Exercise material:
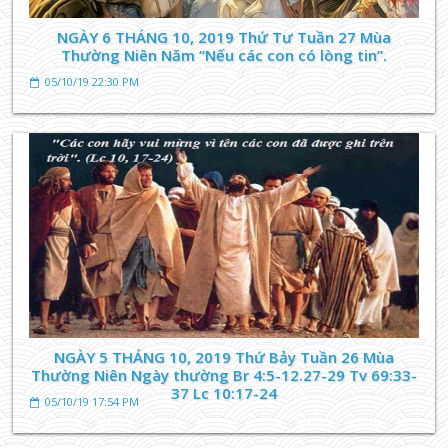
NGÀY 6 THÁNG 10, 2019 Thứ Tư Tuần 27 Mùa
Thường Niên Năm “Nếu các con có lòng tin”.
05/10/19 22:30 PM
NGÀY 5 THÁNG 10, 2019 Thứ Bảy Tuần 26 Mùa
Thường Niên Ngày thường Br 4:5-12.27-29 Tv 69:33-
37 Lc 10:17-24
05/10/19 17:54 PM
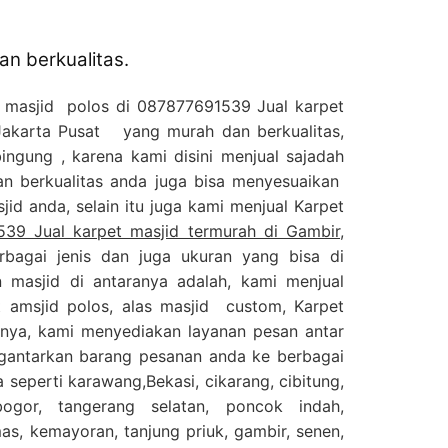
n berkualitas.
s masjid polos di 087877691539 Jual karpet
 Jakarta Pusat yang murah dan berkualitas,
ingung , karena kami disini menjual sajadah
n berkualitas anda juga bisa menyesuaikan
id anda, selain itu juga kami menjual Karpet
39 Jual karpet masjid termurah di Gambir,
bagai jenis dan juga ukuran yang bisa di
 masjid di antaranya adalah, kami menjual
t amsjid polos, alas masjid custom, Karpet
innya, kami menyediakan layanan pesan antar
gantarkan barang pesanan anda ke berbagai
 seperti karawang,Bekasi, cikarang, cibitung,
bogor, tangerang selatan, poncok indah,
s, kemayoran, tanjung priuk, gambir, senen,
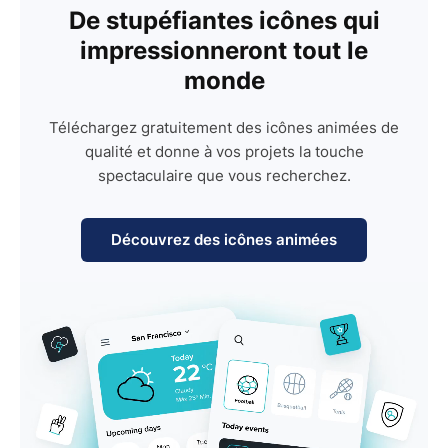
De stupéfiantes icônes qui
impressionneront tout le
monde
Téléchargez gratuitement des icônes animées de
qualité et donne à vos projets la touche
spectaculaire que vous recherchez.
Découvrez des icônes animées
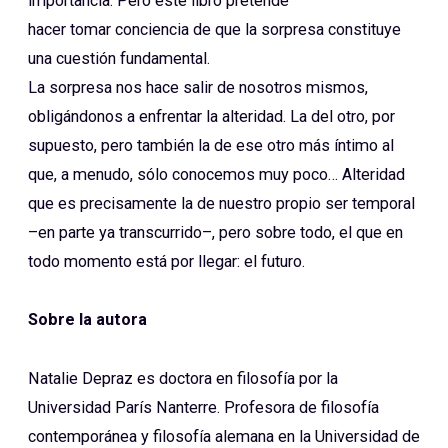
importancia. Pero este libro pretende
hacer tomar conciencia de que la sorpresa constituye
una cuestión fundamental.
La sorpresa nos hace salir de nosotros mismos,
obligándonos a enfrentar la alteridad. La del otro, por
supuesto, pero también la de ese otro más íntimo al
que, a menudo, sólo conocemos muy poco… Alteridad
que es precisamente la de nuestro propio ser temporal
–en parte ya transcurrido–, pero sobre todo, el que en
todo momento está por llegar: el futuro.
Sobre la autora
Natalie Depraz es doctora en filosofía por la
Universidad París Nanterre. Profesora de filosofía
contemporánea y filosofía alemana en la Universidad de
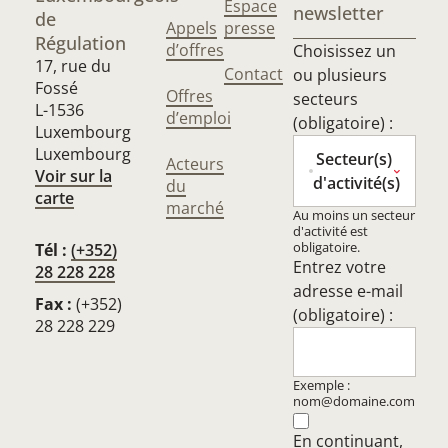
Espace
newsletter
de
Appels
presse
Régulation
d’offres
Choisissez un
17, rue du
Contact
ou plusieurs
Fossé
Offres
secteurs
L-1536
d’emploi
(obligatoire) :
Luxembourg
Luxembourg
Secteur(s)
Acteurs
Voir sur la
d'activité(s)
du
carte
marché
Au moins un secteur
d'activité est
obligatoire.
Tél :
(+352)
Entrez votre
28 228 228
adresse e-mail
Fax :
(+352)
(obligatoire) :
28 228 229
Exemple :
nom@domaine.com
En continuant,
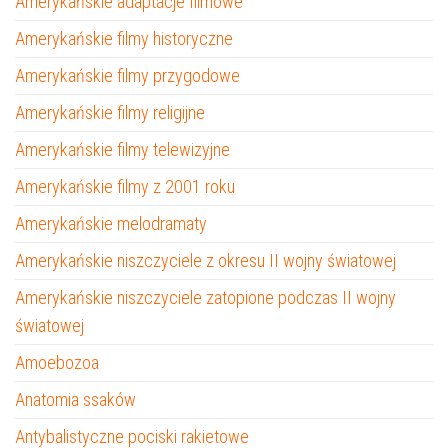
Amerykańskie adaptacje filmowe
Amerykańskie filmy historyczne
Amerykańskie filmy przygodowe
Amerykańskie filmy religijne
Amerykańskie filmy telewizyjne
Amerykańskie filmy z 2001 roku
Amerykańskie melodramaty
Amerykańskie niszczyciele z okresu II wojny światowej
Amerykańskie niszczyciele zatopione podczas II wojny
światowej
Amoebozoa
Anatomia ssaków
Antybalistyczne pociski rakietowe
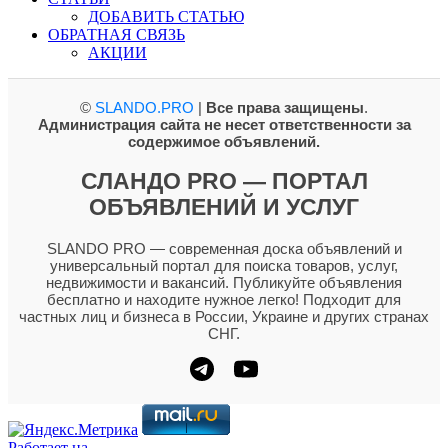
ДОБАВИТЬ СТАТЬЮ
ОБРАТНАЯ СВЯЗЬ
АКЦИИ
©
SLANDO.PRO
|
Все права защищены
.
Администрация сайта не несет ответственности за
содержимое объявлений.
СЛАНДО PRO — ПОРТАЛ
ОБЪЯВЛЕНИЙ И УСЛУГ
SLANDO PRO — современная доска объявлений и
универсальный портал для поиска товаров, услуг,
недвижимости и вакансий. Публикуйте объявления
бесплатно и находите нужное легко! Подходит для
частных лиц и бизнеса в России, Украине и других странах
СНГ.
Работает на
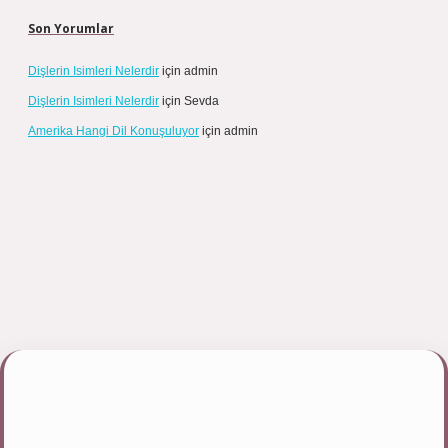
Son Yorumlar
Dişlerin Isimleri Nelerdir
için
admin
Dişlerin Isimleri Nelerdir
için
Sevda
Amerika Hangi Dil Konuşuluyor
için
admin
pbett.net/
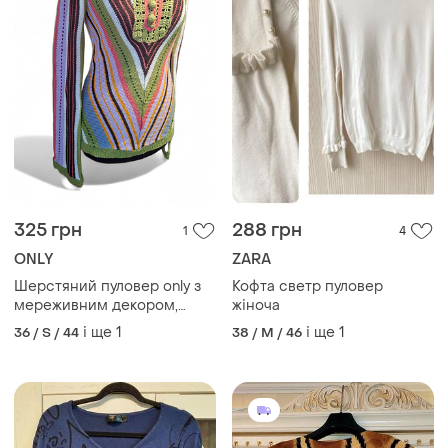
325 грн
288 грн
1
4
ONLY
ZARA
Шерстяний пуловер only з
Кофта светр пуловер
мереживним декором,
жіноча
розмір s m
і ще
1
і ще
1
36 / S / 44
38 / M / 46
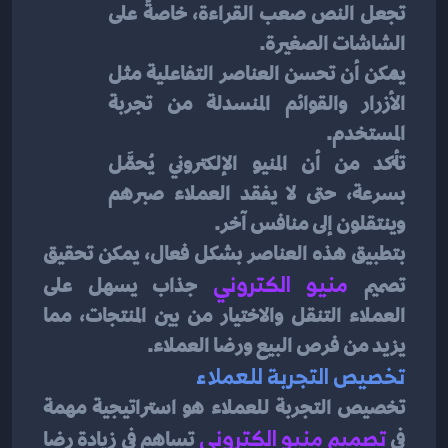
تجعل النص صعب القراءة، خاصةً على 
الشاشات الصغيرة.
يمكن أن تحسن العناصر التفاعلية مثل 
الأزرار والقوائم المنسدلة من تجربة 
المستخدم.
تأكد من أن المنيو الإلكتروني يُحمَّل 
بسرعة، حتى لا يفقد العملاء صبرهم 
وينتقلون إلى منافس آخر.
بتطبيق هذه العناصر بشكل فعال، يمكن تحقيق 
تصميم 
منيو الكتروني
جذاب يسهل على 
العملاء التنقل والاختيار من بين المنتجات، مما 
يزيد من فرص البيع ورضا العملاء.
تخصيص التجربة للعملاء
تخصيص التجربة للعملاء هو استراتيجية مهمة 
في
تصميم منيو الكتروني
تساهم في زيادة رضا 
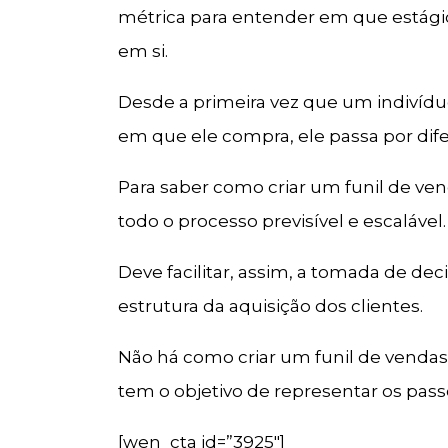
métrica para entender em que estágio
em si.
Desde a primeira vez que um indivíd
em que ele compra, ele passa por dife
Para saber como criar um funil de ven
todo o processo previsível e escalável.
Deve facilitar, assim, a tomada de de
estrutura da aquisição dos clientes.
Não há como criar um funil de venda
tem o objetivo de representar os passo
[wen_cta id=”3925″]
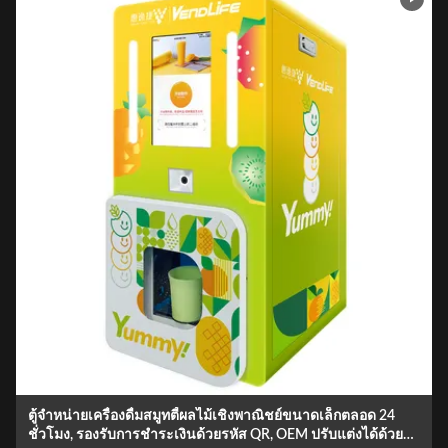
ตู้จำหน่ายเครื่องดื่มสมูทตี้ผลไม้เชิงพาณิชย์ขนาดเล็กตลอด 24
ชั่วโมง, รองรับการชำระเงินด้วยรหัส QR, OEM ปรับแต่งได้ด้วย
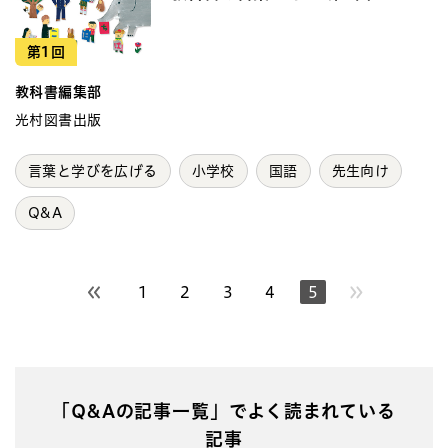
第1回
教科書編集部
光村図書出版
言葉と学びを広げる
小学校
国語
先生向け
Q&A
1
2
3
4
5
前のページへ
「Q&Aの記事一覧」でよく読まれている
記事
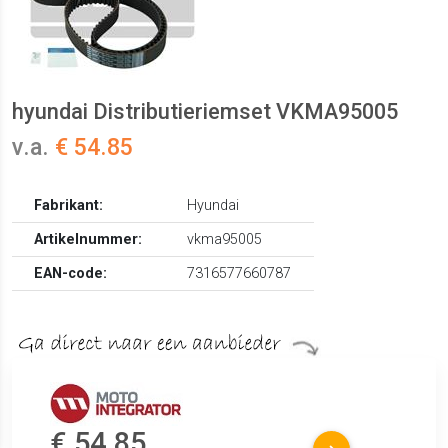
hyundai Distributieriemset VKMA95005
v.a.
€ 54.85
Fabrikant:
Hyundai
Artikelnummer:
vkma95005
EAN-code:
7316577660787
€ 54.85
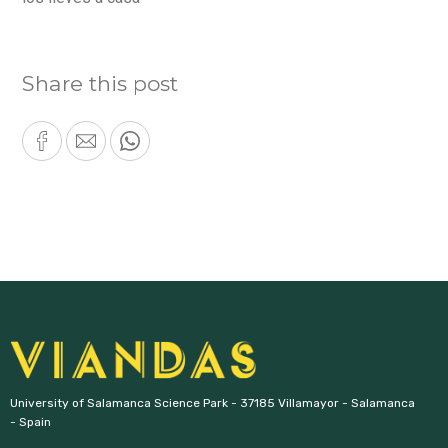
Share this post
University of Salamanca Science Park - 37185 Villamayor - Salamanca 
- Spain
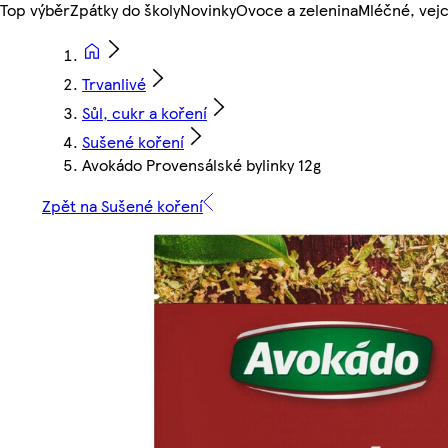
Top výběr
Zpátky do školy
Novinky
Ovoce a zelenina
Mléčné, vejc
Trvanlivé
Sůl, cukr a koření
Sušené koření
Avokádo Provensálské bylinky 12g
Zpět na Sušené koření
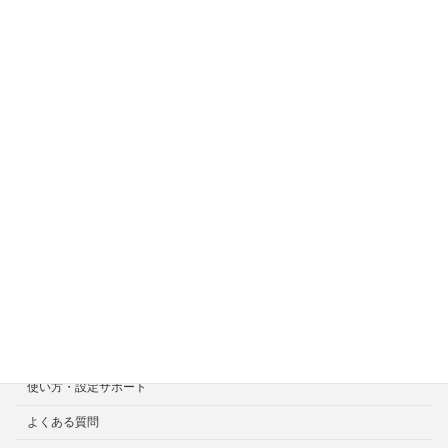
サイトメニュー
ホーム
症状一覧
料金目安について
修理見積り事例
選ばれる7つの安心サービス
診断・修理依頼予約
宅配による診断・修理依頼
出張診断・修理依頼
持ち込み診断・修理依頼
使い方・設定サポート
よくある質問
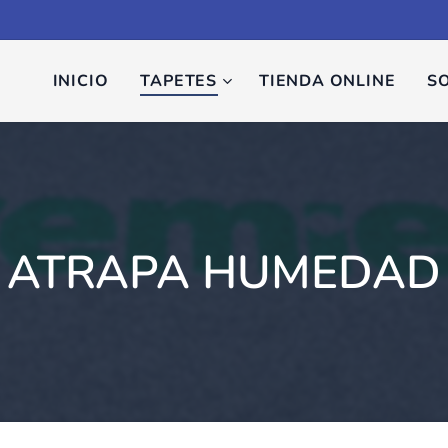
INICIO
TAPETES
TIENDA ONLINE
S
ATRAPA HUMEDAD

About this exercise: Take the material above from its first line through the line that has "Sobre la autora" and copy it exactly, without any pictures.

Solution:
NGÀY 6 THÁNG 10, 2019 Thứ Tư Tuần 27 Mùa
Thường Niên Năm “Nếu các con có lòng tin”.
05/10/19 22:30 PM
NGÀY 5 THÁNG 10, 2019 Thứ Bảy Tuần 26 Mùa
Thường Niên Ngày thường Br 4:5-12.27-29 Tv 69:33-
37 Lc 10:17-24
05/10/19 17:54 PM
n berkualitas.
s masjid polos di 087877691539 Jual karpet
 Jakarta Pusat yang murah dan berkualitas,
ingung , karena kami disini menjual sajadah
n berkualitas anda juga bisa menyesuaikan
id anda, selain itu juga kami menjual Karpet
39 Jual karpet masjid termurah di Gambir,
bagai jenis dan juga ukuran yang bisa di
 masjid di antaranya adalah, kami menjual
t amsjid polos, alas masjid custom, Karpet
innya, kami menyediakan layanan pesan antar
gantarkan barang pesanan anda ke berbagai
 seperti karawang,Bekasi, cikarang, cibitung,
bogor, tangerang selatan, poncok indah,
s, kemayoran, tanjung priuk, gambir, senen,
De stupéfiantes icônes qui
impressionneront tout le
monde
Téléchargez gratuitement des icônes animées de
qualité et donne à vos projets la touche
spectaculaire que vous recherchez.
Découvrez des icônes animées
importancia. Pero este libro pretende
hacer tomar conciencia de que la sorpresa constituye
una cuestión fundamental.
La sorpresa nos hace salir de nosotros mismos,
obligándonos a enfrentar la alteridad. La del otro, por
supuesto, pero también la de ese otro más íntimo al
que, a menudo, sólo conocemos muy poco… Alteridad
que es precisamente la de nuestro propio ser temporal
–en parte ya transcurrido–, pero sobre todo, el que en
todo momento está por llegar: el futuro.
Sobre la autora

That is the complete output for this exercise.